Would you give again, exactly, the lines running from the line with "X-11700000Y-17500000D03*" to the end of the data below, both included?

- [Listed entries]:
*** Begin section ***
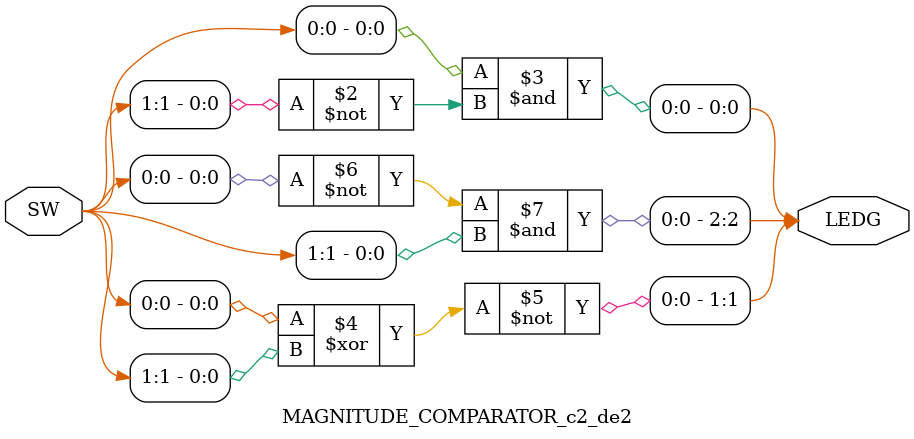
<source format=v>
module MAGNITUDE_COMPARATOR_c2_de2 (
	input[1:0] SW,
	output reg[2:0] LEDG
);

	always @(SW[0], SW[1]) begin
		LEDG[0] <= SW[0] & ~SW[1];
		LEDG[1] <= ~(SW[0]^SW[1]);
		LEDG[2] <= ~SW[0] & SW[1];
	end
endmodule
</source>
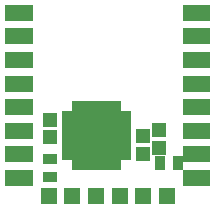
<source format=gts>
%TF.GenerationSoftware,KiCad,Pcbnew,4.0.6*%
%TF.CreationDate,2017-07-19T01:35:51+03:00*%
%TF.ProjectId,esp12_atmega_addon,65737031325F61746D6567615F616464,rev?*%
%TF.FileFunction,Soldermask,Top*%
%FSLAX46Y46*%
G04 Gerber Fmt 4.6, Leading zero omitted, Abs format (unit mm)*
G04 Created by KiCad (PCBNEW 4.0.6) date 07/19/17 01:35:51*
%MOMM*%
%LPD*%
G01*
G04 APERTURE LIST*
%ADD10C,0.100000*%
%ADD11R,1.400000X1.400000*%
%ADD12R,1.150000X1.200000*%
%ADD13R,1.100000X0.650000*%
%ADD14R,0.650000X1.100000*%
%ADD15R,2.125000X2.125000*%
%ADD16R,1.300000X0.900000*%
%ADD17R,0.900000X1.300000*%
G04 APERTURE END LIST*
D10*
D11*
X-17498900Y-9503600D03*
X-17498900Y-11503600D03*
X-16498900Y-11503600D03*
X-17498900Y-13503600D03*
X-17498900Y-15503600D03*
X-17498900Y-17503600D03*
X-17498900Y-19503600D03*
X-17498900Y-21503600D03*
X-17498900Y-23503600D03*
X-16498900Y-13503600D03*
X-16498900Y-15503600D03*
X-16498900Y-17503600D03*
X-16498900Y-19503600D03*
X-16498900Y-21503600D03*
X-16498900Y-23503600D03*
X-16498900Y-9503600D03*
X-14498900Y-25003600D03*
X-12498900Y-25003600D03*
X-10498900Y-25003600D03*
X-8498900Y-25003600D03*
X-6498900Y-25003600D03*
X-4498900Y-25003600D03*
X-1498900Y-23503600D03*
X-1498900Y-21503600D03*
X-1498900Y-19503600D03*
X-1498900Y-17503600D03*
X-1498900Y-15503600D03*
X-1498900Y-13503600D03*
X-1498900Y-11503600D03*
X-1498900Y-9503600D03*
X-2498900Y-23503600D03*
X-2498900Y-21503600D03*
X-2498900Y-19503600D03*
X-2498900Y-17503600D03*
X-2498900Y-15503600D03*
X-2498900Y-13503600D03*
X-2498900Y-11503600D03*
X-2498900Y-9503600D03*
D12*
X-14400000Y-20050000D03*
X-14400000Y-18550000D03*
X-6500000Y-21450000D03*
X-6500000Y-19950000D03*
X-5200000Y-20950000D03*
X-5200000Y-19450000D03*
D13*
X-12850000Y-18150000D03*
X-12850000Y-18650000D03*
X-12850000Y-19150000D03*
X-12850000Y-19650000D03*
X-12850000Y-20150000D03*
X-12850000Y-20650000D03*
X-12850000Y-21150000D03*
X-12850000Y-21650000D03*
D14*
X-12200000Y-22300000D03*
X-11700000Y-22300000D03*
X-11200000Y-22300000D03*
X-10700000Y-22300000D03*
X-10200000Y-22300000D03*
X-9700000Y-22300000D03*
X-9200000Y-22300000D03*
X-8700000Y-22300000D03*
D13*
X-8050000Y-21650000D03*
X-8050000Y-21150000D03*
X-8050000Y-20650000D03*
X-8050000Y-20150000D03*
X-8050000Y-19650000D03*
X-8050000Y-19150000D03*
X-8050000Y-18650000D03*
X-8050000Y-18150000D03*
D14*
X-8700000Y-17500000D03*
X-9200000Y-17500000D03*
X-9700000Y-17500000D03*
X-10200000Y-17500000D03*
X-10700000Y-17500000D03*
X-11200000Y-17500000D03*
X-11700000Y-17500000D03*
X-12200000Y-17500000D03*
D15*
X-9587500Y-20762500D03*
X-9587500Y-19037500D03*
X-11312500Y-20762500D03*
X-11312500Y-19037500D03*
D16*
X-14400000Y-21900000D03*
X-14400000Y-23400000D03*
D17*
X-3600000Y-22200000D03*
X-5100000Y-22200000D03*
M02*

</source>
*** End section ***
- [Your solution]:
X-11700000Y-17500000D03*
X-12200000Y-17500000D03*
D15*
X-9587500Y-20762500D03*
X-9587500Y-19037500D03*
X-11312500Y-20762500D03*
X-11312500Y-19037500D03*
D16*
X-14400000Y-21900000D03*
X-14400000Y-23400000D03*
D17*
X-3600000Y-22200000D03*
X-5100000Y-22200000D03*
M02*

</source>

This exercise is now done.